I remember when I sat my GCSEs, I spent every evening revising, it was on my mind 24/7 I would even dream about it. It was then the most important thing I had ever had to do and in my mind it would set out the path for the rest of my life. And it did. I managed to come away with some really good grades and I will always be proud of how hard I worked to achieve them. When I got in to the college I had applied for I soon realised that something wasn't right. I wasn't enjoying my lessons like I had at school, I couldn't see an end goal in them and knew that I had no idea of what it was I wanted to do with my life and couldn't see how those subjects would help me in any way. To cut a long story short I quit college and started working and quickly enjoyed earning money and living a more adult life.
But I wanted more. I loved learning, I thrive from learning new things and not being in a learning environment killed me a little. I knew that I had to get back in to it somehow and get some higher grades behind me other than my GCSEs. I wanted more for myself academically and in the working world and knew that I had to get some qualifications to do that. I applied for an Access to Higher Education course and loved every second.

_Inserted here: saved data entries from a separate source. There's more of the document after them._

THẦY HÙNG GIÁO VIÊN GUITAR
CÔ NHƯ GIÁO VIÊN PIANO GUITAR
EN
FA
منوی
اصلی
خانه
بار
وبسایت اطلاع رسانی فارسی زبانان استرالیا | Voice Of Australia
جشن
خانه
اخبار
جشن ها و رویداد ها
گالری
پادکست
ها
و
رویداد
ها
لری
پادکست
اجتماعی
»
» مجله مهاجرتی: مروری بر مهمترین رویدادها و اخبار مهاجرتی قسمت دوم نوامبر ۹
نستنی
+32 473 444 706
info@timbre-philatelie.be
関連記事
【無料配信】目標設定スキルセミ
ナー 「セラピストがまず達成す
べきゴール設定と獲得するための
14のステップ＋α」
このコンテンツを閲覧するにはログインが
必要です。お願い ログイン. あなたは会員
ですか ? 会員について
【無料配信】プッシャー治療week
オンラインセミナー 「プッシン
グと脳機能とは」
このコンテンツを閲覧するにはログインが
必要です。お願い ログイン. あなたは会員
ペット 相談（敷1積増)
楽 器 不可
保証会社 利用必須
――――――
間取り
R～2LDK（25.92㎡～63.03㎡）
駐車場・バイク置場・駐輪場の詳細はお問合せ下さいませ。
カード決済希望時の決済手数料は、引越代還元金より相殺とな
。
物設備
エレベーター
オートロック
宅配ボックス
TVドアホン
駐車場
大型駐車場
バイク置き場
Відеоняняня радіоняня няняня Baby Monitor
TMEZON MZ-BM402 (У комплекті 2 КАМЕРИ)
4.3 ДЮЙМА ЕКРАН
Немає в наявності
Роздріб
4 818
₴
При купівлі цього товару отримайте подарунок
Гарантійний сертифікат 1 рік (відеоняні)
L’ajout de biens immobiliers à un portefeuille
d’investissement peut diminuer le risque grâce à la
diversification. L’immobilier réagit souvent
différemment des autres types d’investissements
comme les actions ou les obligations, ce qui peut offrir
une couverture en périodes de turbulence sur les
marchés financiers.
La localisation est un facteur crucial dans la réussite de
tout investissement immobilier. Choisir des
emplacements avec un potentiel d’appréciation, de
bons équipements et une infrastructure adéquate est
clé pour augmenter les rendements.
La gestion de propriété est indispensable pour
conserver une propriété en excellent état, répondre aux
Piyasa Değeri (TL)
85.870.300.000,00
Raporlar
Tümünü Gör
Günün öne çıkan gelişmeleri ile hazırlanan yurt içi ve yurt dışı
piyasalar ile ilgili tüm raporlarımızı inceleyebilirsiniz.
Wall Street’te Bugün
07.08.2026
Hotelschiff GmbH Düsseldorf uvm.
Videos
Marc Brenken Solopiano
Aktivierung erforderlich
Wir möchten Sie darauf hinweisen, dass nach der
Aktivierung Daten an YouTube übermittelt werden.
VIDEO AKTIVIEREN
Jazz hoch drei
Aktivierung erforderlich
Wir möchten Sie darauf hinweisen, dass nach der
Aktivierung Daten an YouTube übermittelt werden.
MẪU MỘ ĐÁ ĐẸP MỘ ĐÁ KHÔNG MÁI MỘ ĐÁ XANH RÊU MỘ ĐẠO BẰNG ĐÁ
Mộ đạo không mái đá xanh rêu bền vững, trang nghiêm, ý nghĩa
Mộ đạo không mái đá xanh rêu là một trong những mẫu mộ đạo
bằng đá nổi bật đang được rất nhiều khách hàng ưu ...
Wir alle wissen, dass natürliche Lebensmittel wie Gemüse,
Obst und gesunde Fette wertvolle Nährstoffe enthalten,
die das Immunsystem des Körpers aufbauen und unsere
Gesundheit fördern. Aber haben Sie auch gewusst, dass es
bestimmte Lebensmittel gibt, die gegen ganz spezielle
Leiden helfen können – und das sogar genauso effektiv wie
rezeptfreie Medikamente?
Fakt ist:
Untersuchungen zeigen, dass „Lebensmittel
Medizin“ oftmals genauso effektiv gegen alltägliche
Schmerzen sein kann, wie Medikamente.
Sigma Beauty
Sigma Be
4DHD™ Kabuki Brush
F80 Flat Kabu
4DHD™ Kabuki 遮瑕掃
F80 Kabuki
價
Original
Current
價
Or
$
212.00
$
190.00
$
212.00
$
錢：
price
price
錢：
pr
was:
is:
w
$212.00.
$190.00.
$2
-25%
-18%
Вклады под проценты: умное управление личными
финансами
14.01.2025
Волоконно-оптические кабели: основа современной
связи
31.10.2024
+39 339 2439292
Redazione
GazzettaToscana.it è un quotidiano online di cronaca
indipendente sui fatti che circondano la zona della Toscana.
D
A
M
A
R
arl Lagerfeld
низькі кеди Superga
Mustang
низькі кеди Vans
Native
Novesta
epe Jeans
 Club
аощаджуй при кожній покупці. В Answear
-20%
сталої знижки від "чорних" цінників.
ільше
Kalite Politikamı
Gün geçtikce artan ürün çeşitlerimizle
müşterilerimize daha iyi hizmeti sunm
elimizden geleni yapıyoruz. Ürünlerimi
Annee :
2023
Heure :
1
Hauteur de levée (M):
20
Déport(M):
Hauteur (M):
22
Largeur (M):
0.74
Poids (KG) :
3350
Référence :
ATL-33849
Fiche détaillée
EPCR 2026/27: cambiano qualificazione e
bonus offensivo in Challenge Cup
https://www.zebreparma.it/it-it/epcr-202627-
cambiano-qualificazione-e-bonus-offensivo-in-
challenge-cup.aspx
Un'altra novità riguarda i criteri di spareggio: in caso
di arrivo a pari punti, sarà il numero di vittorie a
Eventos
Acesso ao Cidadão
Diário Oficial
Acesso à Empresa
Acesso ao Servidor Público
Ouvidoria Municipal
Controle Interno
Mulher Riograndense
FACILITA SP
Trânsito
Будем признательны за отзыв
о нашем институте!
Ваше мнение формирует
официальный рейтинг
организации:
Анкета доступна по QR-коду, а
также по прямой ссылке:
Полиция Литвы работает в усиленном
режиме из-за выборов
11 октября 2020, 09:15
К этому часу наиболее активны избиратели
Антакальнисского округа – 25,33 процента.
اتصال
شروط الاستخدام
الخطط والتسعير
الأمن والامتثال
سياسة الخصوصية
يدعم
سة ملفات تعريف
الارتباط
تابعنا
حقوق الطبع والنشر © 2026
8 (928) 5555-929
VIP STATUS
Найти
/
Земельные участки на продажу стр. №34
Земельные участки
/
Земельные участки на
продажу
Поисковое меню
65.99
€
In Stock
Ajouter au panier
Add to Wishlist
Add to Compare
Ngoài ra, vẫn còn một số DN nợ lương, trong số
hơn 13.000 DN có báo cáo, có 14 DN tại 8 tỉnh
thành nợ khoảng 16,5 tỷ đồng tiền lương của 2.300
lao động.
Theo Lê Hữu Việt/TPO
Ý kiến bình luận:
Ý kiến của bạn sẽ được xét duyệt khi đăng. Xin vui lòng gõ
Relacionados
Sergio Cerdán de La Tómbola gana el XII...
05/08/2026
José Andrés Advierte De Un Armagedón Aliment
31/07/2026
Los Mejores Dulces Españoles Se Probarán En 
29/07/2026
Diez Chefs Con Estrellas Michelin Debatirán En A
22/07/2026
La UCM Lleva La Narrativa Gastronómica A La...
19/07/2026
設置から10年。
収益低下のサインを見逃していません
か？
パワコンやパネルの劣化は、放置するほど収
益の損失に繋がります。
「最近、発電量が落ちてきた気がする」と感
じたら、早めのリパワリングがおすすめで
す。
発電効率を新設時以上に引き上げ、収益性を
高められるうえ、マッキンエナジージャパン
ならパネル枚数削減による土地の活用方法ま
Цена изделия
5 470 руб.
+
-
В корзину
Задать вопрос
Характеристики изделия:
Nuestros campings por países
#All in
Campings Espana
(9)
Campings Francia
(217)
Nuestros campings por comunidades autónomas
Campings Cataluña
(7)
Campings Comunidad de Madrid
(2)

I was one of the youngest students on the course and it taught me a huge lesson. YOU ARE NEVER TO OLD. There were so many different people of different ages on my course for so many different reasons, some were doing it to get to university to study and go in to their dream career, others were doing it as something to further themselves and others were doing it for something to do with their lives.
I had always felt that because I hadn't gone down the 'right' path of doing my GCSEs, getting my A-levels and then getting a degree that I had somehow failed. But I hadn't.
From going back to college I realised what it was exactly I want to do with my life. Aside from being a wife and mother I want more for myself. I want to show my children and my husband that I can be more, that I can work hard and achieve anything I put my mind too and that just because I didn't do it the way most do, it doesn't make it any less hard work or special.
I have always wanted to help others, in any way that I possibly could. And through going back to college realised that I really wanted to become a counsellor. I applied for a course at University that would have got me on the right path and then I fell pregnant with Charlie. University that year wouldn't of worked so I looked at alternative options and found that I can study part time on a more intense course that will give me the exact qualifications I need. I'm hoping to start this journey in to counselling in September.
But right now the most important thing in my life is my family. Looking back in hindsight I know that whatever grades I had got I would of been OK, as long as I worked hard and knew in my own mind that I had done my best it would of been fine. I just wish that I could of had a looking glass to this moment right now and saw that I am fine, I am happy, I am loved and I am living a really nice life. And that the stress I surrounded myself with every day wasn't needed.
For my sisters and all of those studying for their exams I want to tell them to try and let go of some of that stress. That even though right this second it is the most important thing in your life, its OK. Life will have its path for you academically and otherwise. And it will be great.